Tom Tykwer’s Perfume: The Story of a Murderer (2006) is one of those films that leaves you both unsurprised it didn’t get much of a release and surprised it didn’t play in Asheville. It’s the sort of movie that would likely have found a market here, but never got the chance. But perhaps it’s even more surprising that it was made at all. The film is based on a novel that had been called “unfilmable” (Kubrick, Scorsese and Milos Forman had all wanted to try it). Whatever else the film is, it’s unusual—unusual to the degree that it seems to deliberately court controversy. That’s not necessarily a bad thing, but it’s precisely the sort of thing that Hollywood has forgotten how to market. It tells the odd story of a young man, Jean-Baptiste Grenouille (Ben Whishaw, Brideshead Revisited), who is born into exceptionally strange circumstances and is obsessed with scents. Specifically, he becomes obsessed with recreating a particular legendary perfume that induces such a sense of well-being and delight that it completely enslaves anyone exposed to it. The basis for the scent is born in his mind by the odor of a young woman (Karoline Herfurth, The Reader) whom he had inadvertently killed. That’s also the basis for the film’s subtitle, since the ingredients for this rare scent are as unusual as the story.

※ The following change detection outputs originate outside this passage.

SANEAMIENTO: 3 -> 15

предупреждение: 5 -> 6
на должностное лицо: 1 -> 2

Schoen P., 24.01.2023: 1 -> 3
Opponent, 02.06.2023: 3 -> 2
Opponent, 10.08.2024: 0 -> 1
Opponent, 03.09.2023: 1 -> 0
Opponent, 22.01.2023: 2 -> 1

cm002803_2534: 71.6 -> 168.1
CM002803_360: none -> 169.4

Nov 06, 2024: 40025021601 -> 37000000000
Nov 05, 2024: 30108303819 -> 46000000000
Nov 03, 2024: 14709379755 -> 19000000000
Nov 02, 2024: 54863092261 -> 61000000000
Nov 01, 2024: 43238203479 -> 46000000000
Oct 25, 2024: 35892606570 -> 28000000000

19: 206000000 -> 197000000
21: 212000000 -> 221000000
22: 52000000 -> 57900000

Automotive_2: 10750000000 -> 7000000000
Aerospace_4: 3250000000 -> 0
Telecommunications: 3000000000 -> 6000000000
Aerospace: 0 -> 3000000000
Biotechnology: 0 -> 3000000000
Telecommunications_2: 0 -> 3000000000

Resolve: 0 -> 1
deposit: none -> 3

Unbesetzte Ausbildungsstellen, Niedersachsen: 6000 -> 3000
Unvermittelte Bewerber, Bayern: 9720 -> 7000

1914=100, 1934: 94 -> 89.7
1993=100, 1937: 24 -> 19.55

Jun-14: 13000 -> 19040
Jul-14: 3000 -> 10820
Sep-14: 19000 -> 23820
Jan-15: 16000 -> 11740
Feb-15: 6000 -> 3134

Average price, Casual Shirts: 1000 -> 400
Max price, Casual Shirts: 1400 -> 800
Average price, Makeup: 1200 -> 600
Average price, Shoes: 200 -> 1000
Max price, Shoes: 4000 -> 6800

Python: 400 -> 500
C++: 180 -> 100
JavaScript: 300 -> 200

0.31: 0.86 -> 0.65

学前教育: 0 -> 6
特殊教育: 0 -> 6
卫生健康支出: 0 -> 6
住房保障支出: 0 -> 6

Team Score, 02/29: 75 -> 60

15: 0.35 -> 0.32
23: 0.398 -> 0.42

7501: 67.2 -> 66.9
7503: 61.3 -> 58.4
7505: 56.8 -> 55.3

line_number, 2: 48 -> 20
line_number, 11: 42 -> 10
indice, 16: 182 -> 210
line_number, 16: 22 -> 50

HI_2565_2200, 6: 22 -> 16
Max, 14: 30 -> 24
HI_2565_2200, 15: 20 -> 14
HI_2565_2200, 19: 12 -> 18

It’s a hard film to like—in no small part because the main character is virtually impossible to like—but it’s even harder to dismiss, simply because it’s never less than absolutely fascinating. Tykwer’s direction of the film is breathtaking, from the moment he records Jean-Baptiste’s peculiar birth to the brilliant transition to the fate of the infant’s mother. You know at once that this is no ordinary film—so much so that even some of the more peculiar casting choices (Dustin Hoffman as an aged Italian perfumier living in a crumbling house built on a bridge?) seem all right. It’s every inch a sumptuous looking production that’s laced with such pitch-black humor and strangeness that it seems much shorter than its 147-minute running time. It may disturb you, and possibly even disgust you, but you’ll know you’ve seen something when it’s over.
I’m still not sure why this film didn’t play in Asheville.
We had it for two weeks at the second-run theater I worked at in Boone, and it did fairly well. Well enough to warrant a second week.
[b]The film is based on a novel that had been called “unfilmable” (Kubrick, Scorsese and Milos Forman had all wanted to try it)[/b]
That comes as a shock to me. I’ve never heard that before.